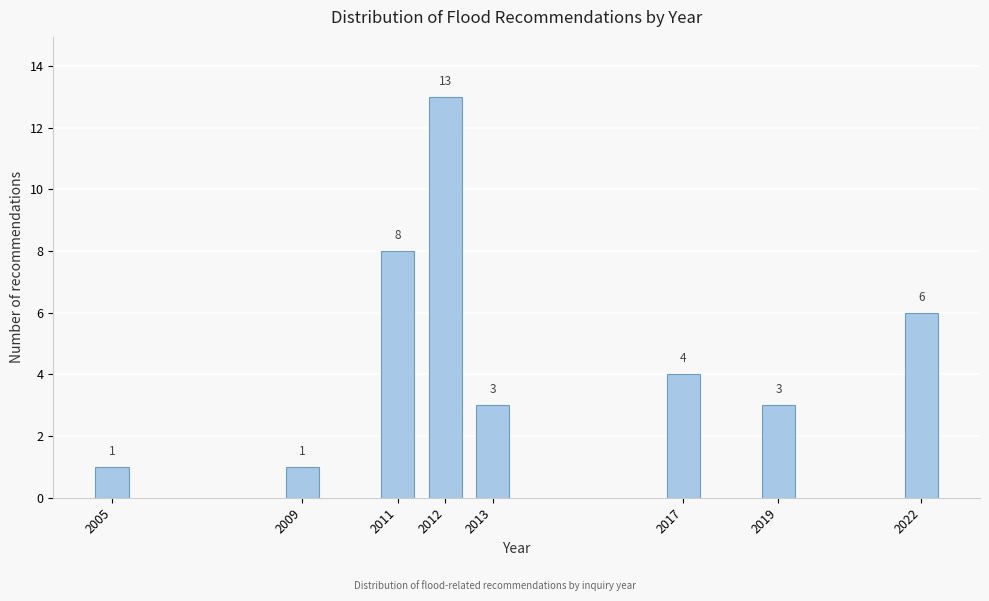

Reading left to right, list all the values displayed in this chart.

1	1	8	13	3	4	3	6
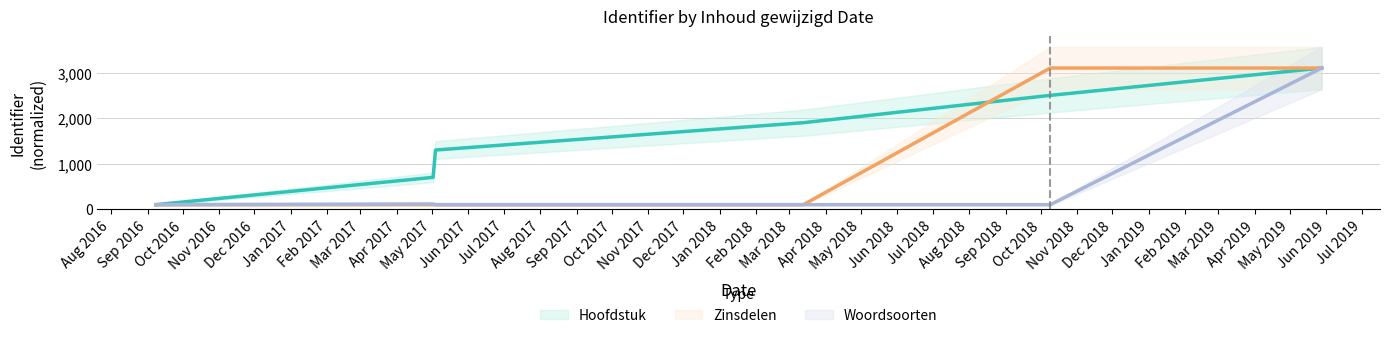

Is it true that Hoofdstuk equals 184.9 at 2017-05-02?

False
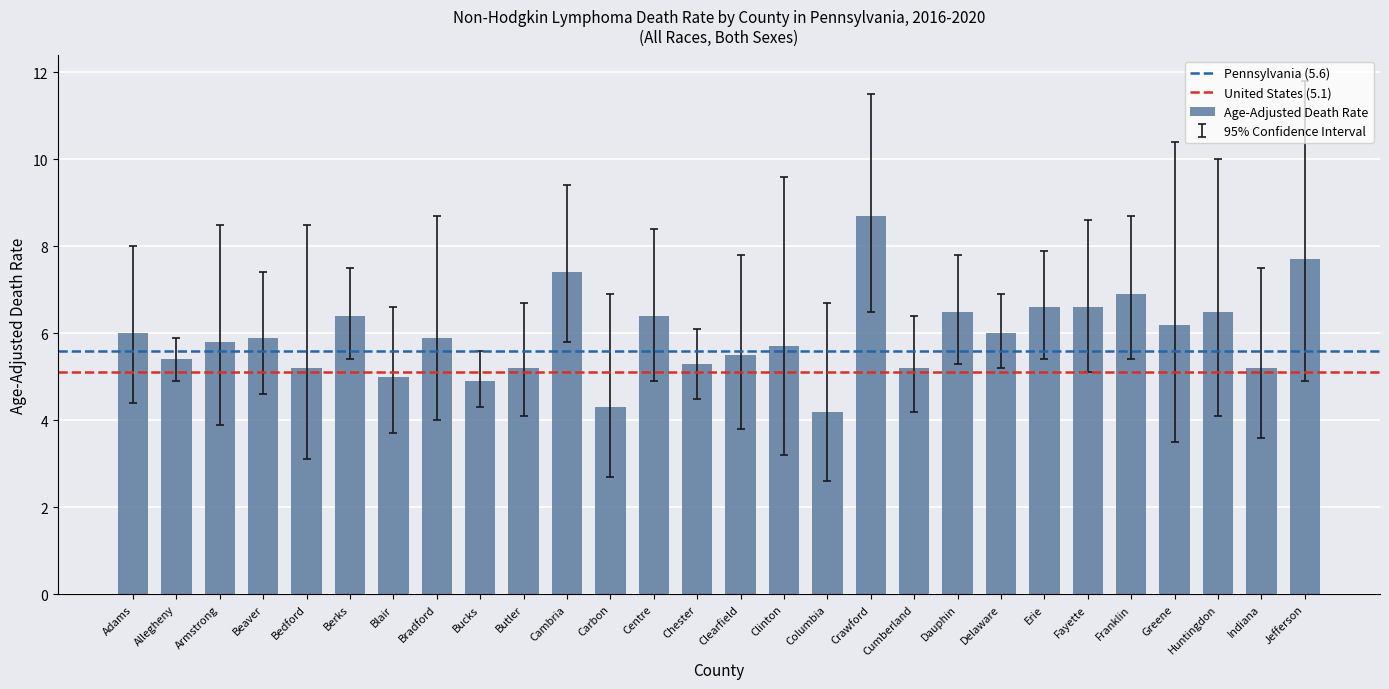

Between Bedford and Franklin, which is larger?

Franklin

*WHAT TO WORK ON*: Retype the records above word for word, leaving out the pictures.

*TASK OUTPUT*:
Reading left to right, list all the values displayed in this chart.

1	1	8	13	3	4	3	6

Is it true that Hoofdstuk equals 184.9 at 2017-05-02?

False

Between Bedford and Franklin, which is larger?

Franklin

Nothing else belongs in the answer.